Provided records:
+++

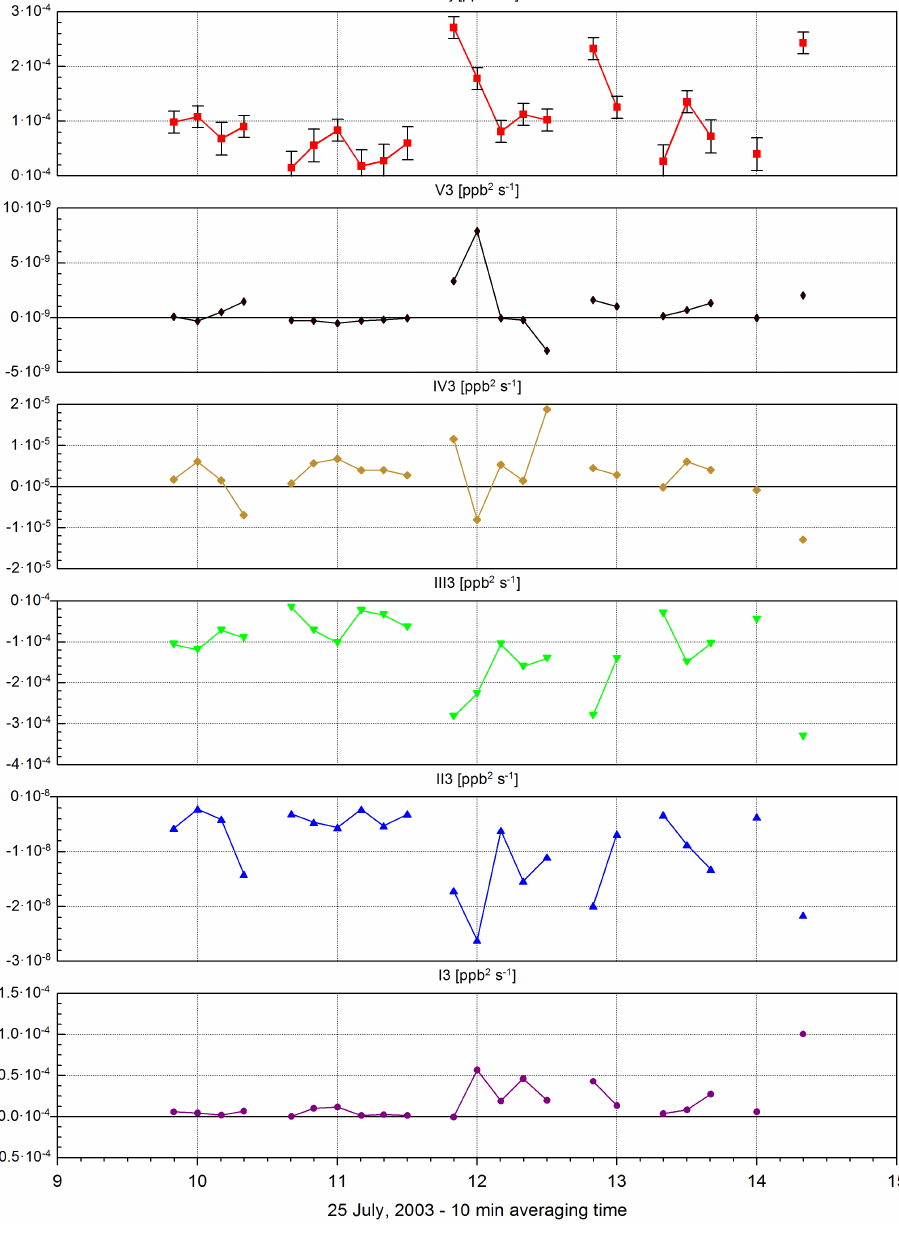
Figure 12. The chemical reaction terms (I3–V3) from Eq. 10 as explained in the text and in Table 4 and the sum R ij of Eq. (10) for day 206 (25 July 2003) of ECHO 2003 at the main tower z R =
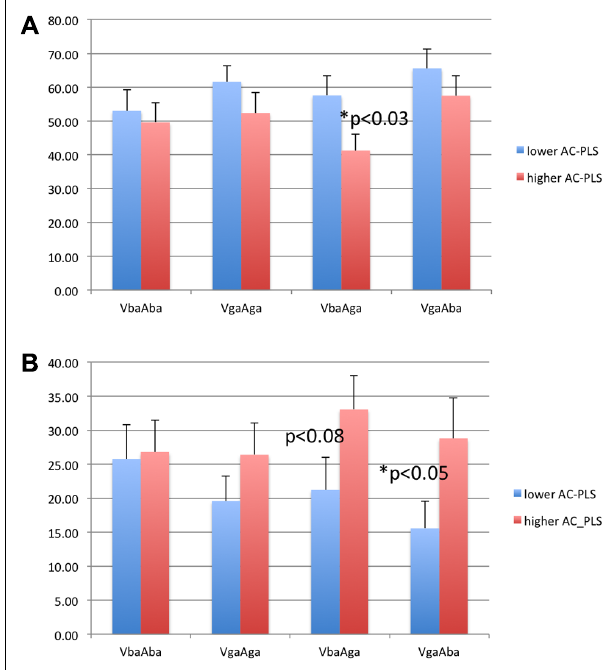
FIGURE 4 | Looking time to the mouth (A) and eyes (B) as percentage of looking time to the face in 6–9 month-old infants with higher and lowerAC-PLS scores at the follow-up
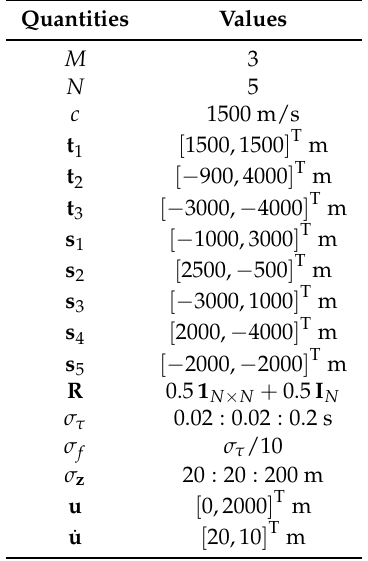
Table 4. Monte Carlo simulation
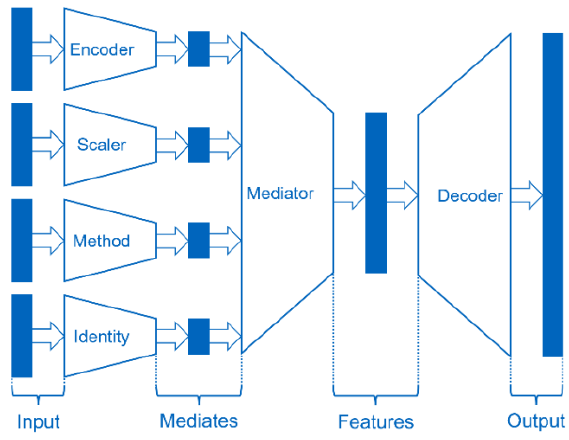
Figure 3. Basic concept of the FlexMod Framework fostering flexibility and standardization. Blue bars denote data or tensors not true to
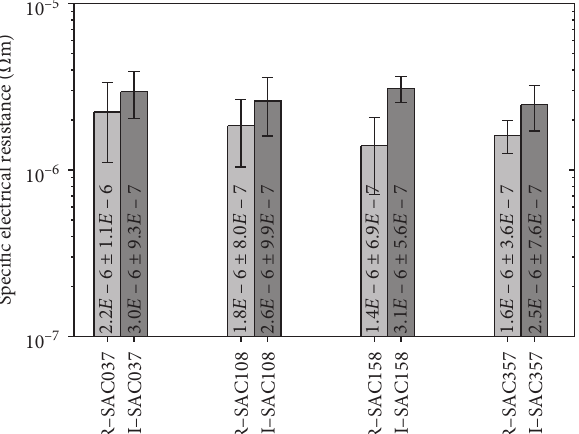
Figure 7: Electrical resistivity of soldered joints: prefixes R, reflow soldered by hot plate and I, soldered by induction heating.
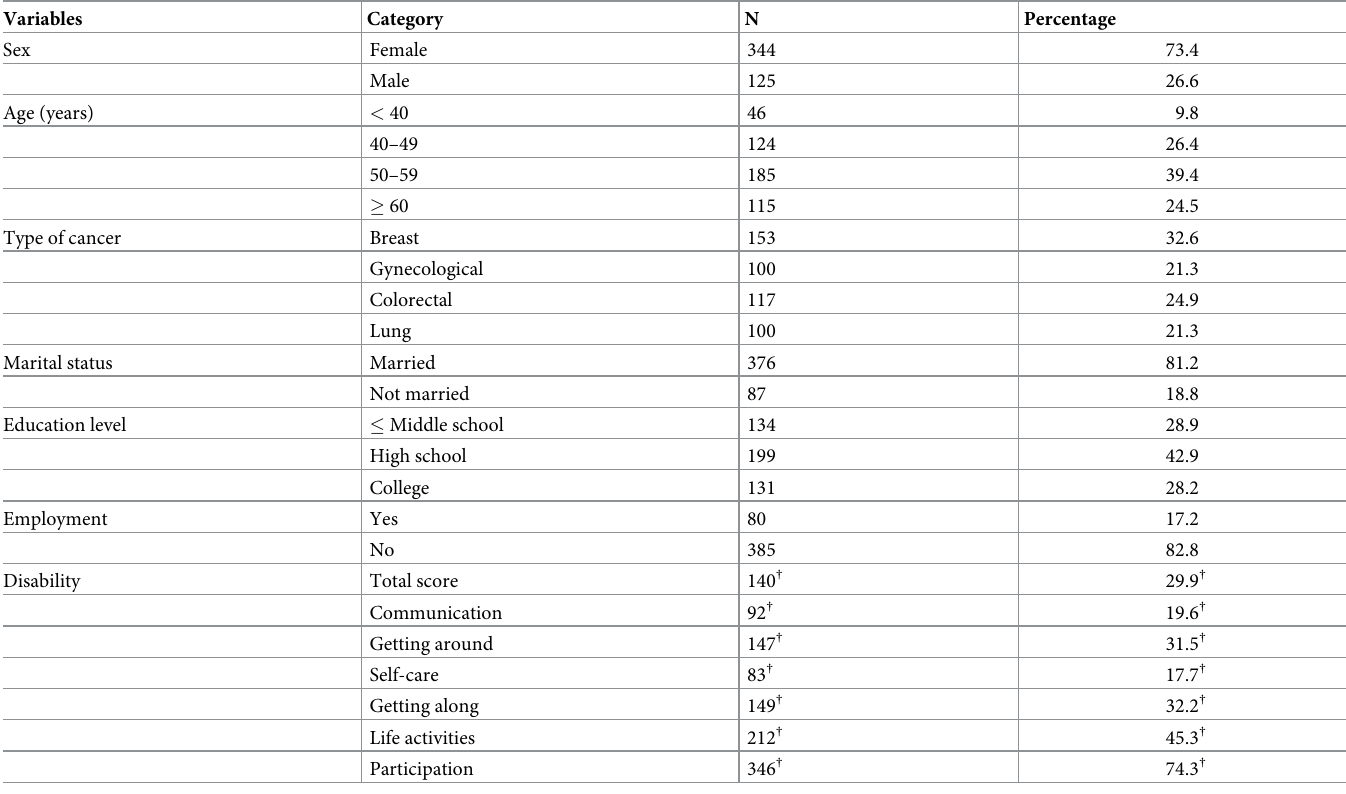
Table 1. Demographic characteristics of study participants.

+++

Exercise directions:
Write the listing out exactly, apart from its pictures.

Output of the task:
Figure 12. The chemical reaction terms (I3–V3) from Eq. 10 as explained in the text and in Table 4 and the sum R ij of Eq. (10) for day 206 (25 July 2003) of ECHO 2003 at the main tower z R =
FIGURE 4 | Looking time to the mouth (A) and eyes (B) as percentage of looking time to the face in 6–9 month-old infants with higher and lowerAC-PLS scores at the follow-up
Table 4. Monte Carlo simulation
Figure 3. Basic concept of the FlexMod Framework fostering flexibility and standardization. Blue bars denote data or tensors not true to
Figure 7: Electrical resistivity of soldered joints: prefixes R, reflow soldered by hot plate and I, soldered by induction heating.
Table 1. Demographic characteristics of study participants.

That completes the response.